A possible solution for model selection based on the *truncated* likelihood 
consists in choosing a maximal order, say $D$ and in evaluating the models only on 
$(x_i)_{D+1\leq i\leq n}$ so that contexts are always computable. This amounts
to additional truncation for simpler models. The solution is used by `tune_vlmc()`
and `tune_covlmc()`. All the examples given above have been constructed using 
this approach. 


## Coherence with other uses of a VLMC
### Sampling
As detailed in `vignette("sampling")` a VLMC model can be used to generate new
discrete time series based on the conditional probability distributions associated
to the contexts. However, raw VLMC models do not specify distributions for the
initial values for which no proper context exists. 

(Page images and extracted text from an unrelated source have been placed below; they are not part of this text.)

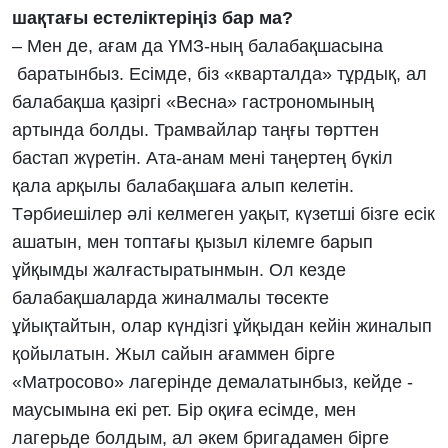
шақтағы естеліктеріңіз бар ма?
– Мен де, ағам да ҮМЗ-ның балабақшасына
баратынбыз. Есімде, біз «кварталда» тұрдық, ал
балабақша қазіргі «Весна» гастрономының
артында болды. Трамвайлар таңғы төрттен
бастап жүретін. Ата-анам мені таңертең бүкіл
қала арқылы балабақшаға алып келетін.
Тәрбиешілер әлі келмеген уақыт, күзетші бізге есік
ашатын, мен топтағы қызыл кілемге барып
ұйқымды жалғастыратынмын. Ол кезде
балабақшаларда жиналмалы төсекте
ұйықтайтын, олар күндізгі ұйқыдан кейін жиналып
қойылатын. Жыл сайын ағаммен бірге
«Матросово» лагерінде демалатынбыз, кейде -
маусымына екі рет. Бір оқиға есімде, мен
лагерьде болдым, ал әкем бригадамен бірге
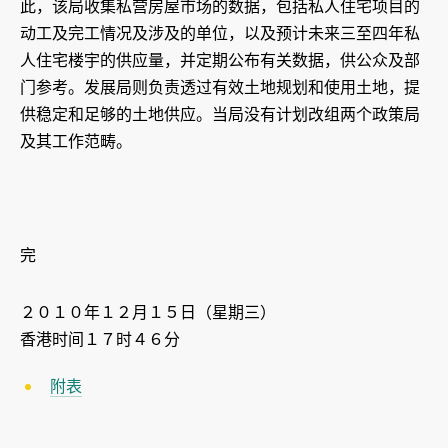
此，该局收集私营房屋市场的数据，包括私人住宅项目的
动工及完工情况及涉及的单位，以及预计未来三至四年私
人住宅楼宇的供应量，并定期公布有关数据，供公众及部
门参考。发展局则负责透过有效土地规划和使用土地，提
供稳定和足够的土地供应。当局没有计划改组两个政策局
及其工作范畴。
完
２０１０年１２月１５日（星期三）
香港时间１７时４６分
附表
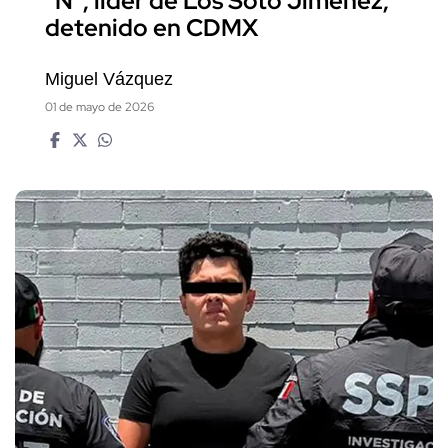
"N", líder de Los Soto Jiménez,
detenido en CDMX
Miguel Vázquez
01 de mayo de 2026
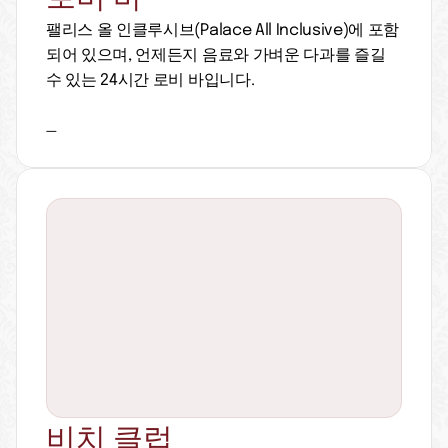
팰리스 올 인클루시브(Palace All Inclusive)에 포함
되어 있으며, 언제든지 음료와 가벼운 다과를 즐길 
수 있는 24시간 로비 바입니다.
_
비치 클럽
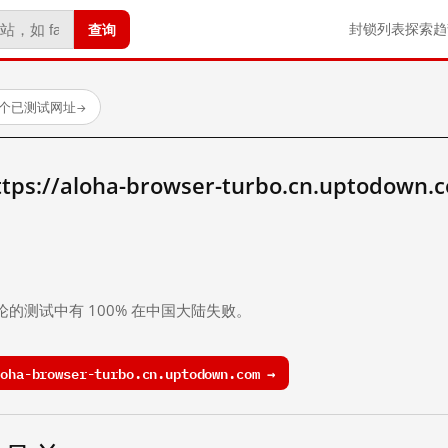
查询
封锁列表
探索
趋
3 个已测试网址
→
//aloha-browser-turbo.cn.uptodown.
。
论的测试中有 100% 在中国大陆失败。
ha-browser-turbo.cn.uptodown.com →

The difficulty is generally circumvented by using a constant initialisation coupled 
with a burn in phase. This is supported by the theoretical results on VLMC bootstrap 
proved by Bühlmann and Wyner in [their seminal paper](https://dx.doi.org/10.1214/aos/1018031204). Indeed the hypothesis used in the
paper ensure an exponential mix-in for Markov Chain and thus the initial values
play essentially no role in the stationary distribution, provided the burn in 
period is "*long enough*". 

In practice, it is difficult to verify that the conditions of the theorem apply and
to turns them into actual numerical values of a *long enough* burn in time. Thus
we use in `simulate.vlmc()` the extended contexts proposed above. This extends the
VLMC into a full model, with specific probability distributions for the initial 
values. This does not prevent e.g. slow mix-in and this does not change the
stationary distribution when it exists, but this gives some coherence between 
the *extended* likelihood function and sampling. Notice that we also support burn 
in period as well as a manual specification of the initial values of a sample. 

### Prediction
A VLMC can also be used for one step ahead prediction of a time series (or even 
for multiple steps ahead), as implement in `predict.vlmc()`. This poses obviously
the same problem as sampling or likelihood calculation for the initial values. We
use in `predict.vlmc()` the extended contexts proposed above, using the same extended
VLMC model principle. This provides full coherence between sampling, likelihood 
calculation and prediction. 

The `metrics.vlmc()` function computes predictive performances of a VLMC on the
time series used to estimate it. Predictions used for those computations are also 
based on the extended context principle.